Although Skonto Riga may not have captured the public’s imagination the way a top-tier European heavyweight would have done, the very fact of Chelsea competing at the highest level was enough to build excitement, which was summed up best by club captain and long-time Blues stalwart Dennis Wise.

‘Tonight is one of the most important games in my life,’ he proclaimed on the eve of the Latvians’ visit to west London. ‘Tonight, together with the second leg in a fortnight, can give us the right to play in the same league as Barcelona, AC Milan, Bayern Munich, Real Madrid, Lazio, Marseille, and even Manchester United and Arsenal later on.

‘I love Europe. If I had to pick my most satisfying Chelsea achievement it would be winning the Cup Winners’ Cup. We showed we could live with some of the best in Europe then. What we have the chance to do now is take on the very best in Europe. But we have to beat Skonto first.

‘We’re okay. But we’ve got to win. And tonight, those of you who are here have got to make Skonto Riga wish that they weren’t.’

By the final whistle, that wish had been fulfilled and our progress to the latter stages all but secured, as Skonto were sent home with their tails between their legs after a heavy defeat at the Bridge.

However, Vialli was also proven correct in his assessment that we would be made to work hard for the win, requiring a long night’s toil before the floodgates finally opened in SW6.

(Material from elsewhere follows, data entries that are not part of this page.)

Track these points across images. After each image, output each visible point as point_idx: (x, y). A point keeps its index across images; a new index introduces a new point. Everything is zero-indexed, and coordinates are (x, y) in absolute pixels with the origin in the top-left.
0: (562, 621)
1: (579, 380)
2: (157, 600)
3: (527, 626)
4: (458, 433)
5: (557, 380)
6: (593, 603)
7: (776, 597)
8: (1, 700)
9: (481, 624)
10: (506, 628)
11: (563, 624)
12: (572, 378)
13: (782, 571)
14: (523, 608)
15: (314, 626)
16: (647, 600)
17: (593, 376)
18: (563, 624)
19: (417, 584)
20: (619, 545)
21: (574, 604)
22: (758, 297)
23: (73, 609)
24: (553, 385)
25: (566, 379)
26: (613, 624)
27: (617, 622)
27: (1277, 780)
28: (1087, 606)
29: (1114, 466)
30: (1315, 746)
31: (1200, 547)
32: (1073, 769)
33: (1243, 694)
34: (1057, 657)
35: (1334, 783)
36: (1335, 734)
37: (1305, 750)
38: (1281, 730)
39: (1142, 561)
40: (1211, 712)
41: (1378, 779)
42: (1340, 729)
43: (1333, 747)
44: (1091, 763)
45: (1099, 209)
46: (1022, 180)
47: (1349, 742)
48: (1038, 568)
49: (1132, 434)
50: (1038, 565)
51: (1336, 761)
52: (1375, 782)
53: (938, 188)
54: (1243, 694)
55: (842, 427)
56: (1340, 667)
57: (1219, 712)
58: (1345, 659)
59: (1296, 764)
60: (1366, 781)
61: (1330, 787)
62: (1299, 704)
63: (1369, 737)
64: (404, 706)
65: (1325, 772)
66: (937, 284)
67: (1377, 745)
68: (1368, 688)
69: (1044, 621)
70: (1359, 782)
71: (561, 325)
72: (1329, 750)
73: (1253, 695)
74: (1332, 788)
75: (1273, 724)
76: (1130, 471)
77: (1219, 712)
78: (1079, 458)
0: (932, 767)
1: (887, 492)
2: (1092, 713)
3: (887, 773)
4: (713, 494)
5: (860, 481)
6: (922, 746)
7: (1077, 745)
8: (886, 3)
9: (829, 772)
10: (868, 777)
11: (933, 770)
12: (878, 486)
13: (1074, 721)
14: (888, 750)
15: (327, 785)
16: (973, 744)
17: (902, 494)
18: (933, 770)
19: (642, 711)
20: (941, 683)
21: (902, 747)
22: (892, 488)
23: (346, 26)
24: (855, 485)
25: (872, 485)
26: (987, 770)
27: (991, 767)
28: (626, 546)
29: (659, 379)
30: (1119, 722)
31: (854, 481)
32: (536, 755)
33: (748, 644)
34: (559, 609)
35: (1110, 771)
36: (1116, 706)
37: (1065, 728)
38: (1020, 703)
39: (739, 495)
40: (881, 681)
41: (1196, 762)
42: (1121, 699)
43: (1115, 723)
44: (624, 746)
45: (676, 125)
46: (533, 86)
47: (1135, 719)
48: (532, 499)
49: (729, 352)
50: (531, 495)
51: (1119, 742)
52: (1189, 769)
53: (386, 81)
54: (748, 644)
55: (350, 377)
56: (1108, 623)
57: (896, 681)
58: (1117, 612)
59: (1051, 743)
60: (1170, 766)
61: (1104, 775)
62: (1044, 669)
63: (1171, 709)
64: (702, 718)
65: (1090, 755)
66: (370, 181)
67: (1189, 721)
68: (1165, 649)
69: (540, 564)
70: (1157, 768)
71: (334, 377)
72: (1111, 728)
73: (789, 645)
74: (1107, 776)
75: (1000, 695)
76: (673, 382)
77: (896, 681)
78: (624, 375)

That was despite Skonto being reduced to 10 men in the first half, when Andrejs Tereskinas was shown a straight red card for senselessly kicking out at Frank Leboeuf while waiting for a corner to be taken.

Even with our numerical advantage, the visitors proved to be stubborn opponents, and when we did breach their packed defence, it was only to be denied by the goalkeeper. That continued for 75 minutes, before we finally broke through and effectively settled the tie in a ruthless eight-minute spell.

It started when Tore Andre Flo brought down a Wise cross to allow Celestine Babayaro to fire us into the lead, and write his name in the history books as the scorer of Chelsea’s first-ever Champions League goal.

Within a minute it was 2-0, when Gustavo Poyet curled in from the edge of the box. The Blues were even given some short-lived hope that our big new signing Chris Sutton – who had arrived from Blackburn Rovers that summer for a record fee – could be the striker to fire us to bigger and better things, when he completed a 3-0 victory by netting his first goal for the club.

That was a healthy lead to take with us to the second leg in Riga, where a professional if unspectacular performance finished the job with a 0-0 draw. That meant we progressed to the Champions League proper thanks to a winning start to life in the competition at Stamford Bridge.

It had been a long time coming, but Chelsea's status as a member of the European elite was finally secured.